Taylor Swift, Lunar New Year and the Sydney Gay and Lesbian Mardi Gras Festival have had a dramatic impact on the number of people moving in and around Sydney over the past month, drawing big crowds into the heart of the city and its surrounding suburbs.
New data from digital outdoor company QMS reveals a high velocity of audiences returning to the City of Sydney, which spans 26 square kilometres and 33 suburbs. The numbers were up 20 per cent in February compared to January this year and up 6 per cent versus the 2023 average.
The Sydney CBD saw a 21 per cent lift, with some suburbs seeing even bigger increases. Audiences in Newtown and Eveleigh jumped 81 per cent and 26 per cent, respectively. Other sought-after suburbs also recording double-digit rises include Potts Point (21 per cent), Glebe (19 per cent), Elizabeth Bay (16 per cent), Woolloomooloo (16 per cent), and Paddington (13 per cent).
The number of interstate visitors to the City of Sydney was also up a strong 28 per cent on the 2023 average and up 21 per cent on January 2024, fuelled, in part, by the high number of people who came from interstate for Taylor Swift’s Sydney concerts.

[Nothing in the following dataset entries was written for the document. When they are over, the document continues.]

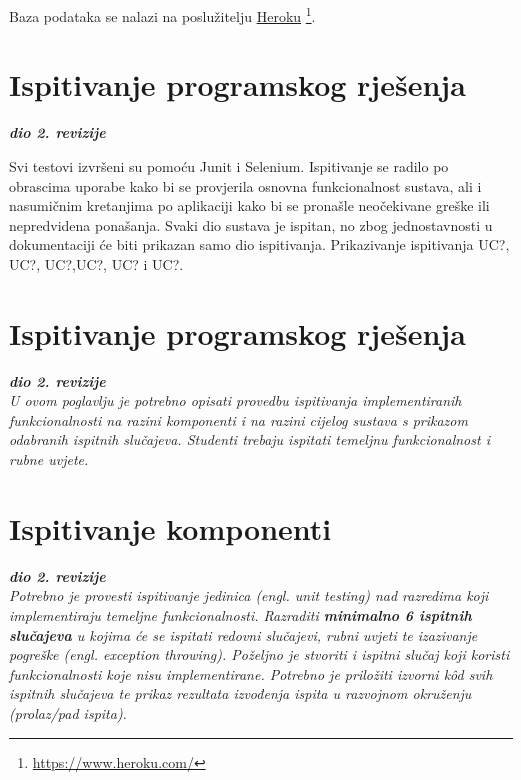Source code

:             Baza podataka se nalazi na poslužitelju \underline{Heroku}
            \footnote{\url{https://www.heroku.com/}}.
            
        
\newpage    
        \section{Ispitivanje programskog rješenja}
			
			\textbf{\textit{dio 2. revizije}}
			
			Svi testovi izvršeni su pomoću Junit i Selenium. Ispitivanje se radilo po obrascima uporabe kako bi
            se provjerila osnovna funkcionalnost sustava, ali i nasumičnim kretanjima po aplikaciji
            kako bi se pronašle neočekivane greške  ili nepredvidena ponašanja.
            Svaki dio sustava je ispitan, no zbog jednostavnosti u dokumentaciji će biti prikazan
            samo dio ispitivanja. Prikazivanje ispitivanja UC?, UC?, UC?,UC?, UC? i UC?.
            



		    \section{Ispitivanje programskog rješenja}
			
			\textbf{\textit{dio 2. revizije}}\\
			
			 \textit{U ovom poglavlju je potrebno opisati provedbu ispitivanja implementiranih funkcionalnosti na razini komponenti i na razini cijelog sustava s prikazom odabranih ispitnih slučajeva. Studenti trebaju ispitati temeljnu funkcionalnost i rubne uvjete.}
	           
	           \eject

            
              
            
\newpage            
        \section{Ispitivanje komponenti}
		    
		    \textbf{\textit{dio 2. revizije}}\\
    
			\textit{Potrebno je provesti ispitivanje jedinica (engl. unit testing) nad razredima koji implementiraju temeljne funkcionalnosti. Razraditi \textbf{minimalno 6 ispitnih slučajeva} u kojima će se ispitati redovni slučajevi, rubni uvjeti te izazivanje pogreške (engl. exception throwing). Poželjno je stvoriti i ispitni slučaj koji koristi funkcionalnosti koje nisu implementirane. Potrebno je priložiti izvorni kôd svih ispitnih slučajeva te prikaz rezultata izvođenja ispita u razvojnom okruženju (prolaz/pad ispita). }
			
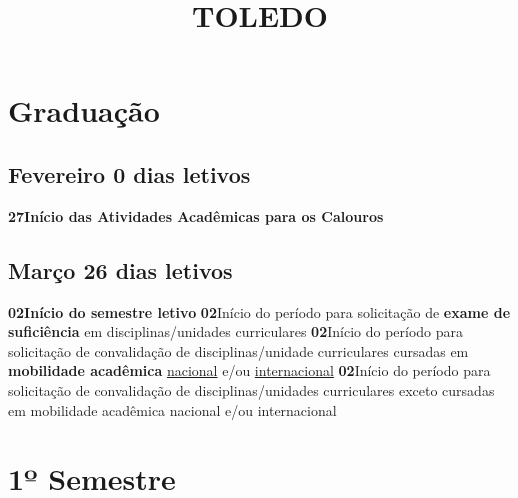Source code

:\documentclass[thesis]{hmcposter}
\author{ }
\title{TOLEDO}
\begin{document}
\begin{poster}
\normalsize\section{\color{hmcorange}Graduação}\subsection{Fevereiro \hfill 0 dias letivos}\textbf{27}\qquad \textbf{Início das Atividades Acadêmicas para os Calouros} \newline \null\subsection{Março \hfill 26 dias letivos}\textbf{02}\qquad \textbf{Início do semestre letivo} \newline \null\textbf{02}\qquad Início do período para solicitação de \textbf{exame de suficiência} em disciplinas/unidades curriculares \newline \null\textbf{02}\qquad Início do período para solicitação de convalidação de disciplinas/unidade curriculares cursadas em \textbf{mobilidade acadêmica} \underline{nacional} e/ou \underline{internacional} \newline \null\textbf{02}\qquad Início do período para solicitação de convalidação de disciplinas/unidades curriculares exceto cursadas em mobilidade acadêmica nacional e/ou internacional \newline \null\vfill\null
\columnbreak
\section{\hfill \color{hmcorange}1º Semestre}

\end{poster}
\end{document}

People flocked to Sydney’s Chinatown during Lunar New Year, with the area featuring the QMS City of Sydney street furniture network seeing a 60 per cent surge in audience numbers on weekend evenings compared to a week earlier and a 34 per cent increase across the full weekend.
Mardi Gras had a similar impact, boosting audience numbers 20 per cent on the festival’s weekends, including a massive 76 per cent jump in interstate visitors. Sydney’s Oxford Street precinct saw the biggest gains, up 38 per cent across the entire festival and up 74 per cent in the evenings.
“The triple whammy of Lunar New Year, Taylor Swift and Mardi Gras has proven once again that Sydney is the major event capital of Australia, drawing huge crowds not just to the city but also to the suburbs surrounding it,” said QMS General Manager, City of Sydney, Olivia Gotch.
“These global events demonstrate the unrivalled power of Sydney, to draw significant audiences and unite people within the city where they live, work and play”.
“Our digital-first City of Sydney network sits right within the heartland of this event mecca, enabling brands to authentically engage with their customers across the most digitally-advanced, data-enabled out of home network in Australia. Its design, scale, reach and influence are world-class and, as the velocity of audience uplift shows, it is an incredibly powerful marketing channel,” she said.
The QMS City of Sydney digital street furniture network reaches 2.6 million people weekly, two-thirds of whom live in the Greater Sydney region.
It covers 10 distinctive precincts across 33 of Sydney’s most desirable suburbs: Alexandria, Annandale, Barangaroo, Beaconsfield, Camperdown, Centennial Park, Chippendale, Darlinghurst, Darlington, Dawes Point, Elizabeth Bay, Erskineville, Eveleigh, Forest Lodge, Glebe, Haymarket, Millers Point, Moore Park, Newtown, Paddington, Potts Point, Pyrmont, Redfern, Rosebery, Rushcutters Bay, St Peters, Surry Hills, Sydney, The Rocks, Ultimo, Waterloo, Woolloomooloo and Zetland.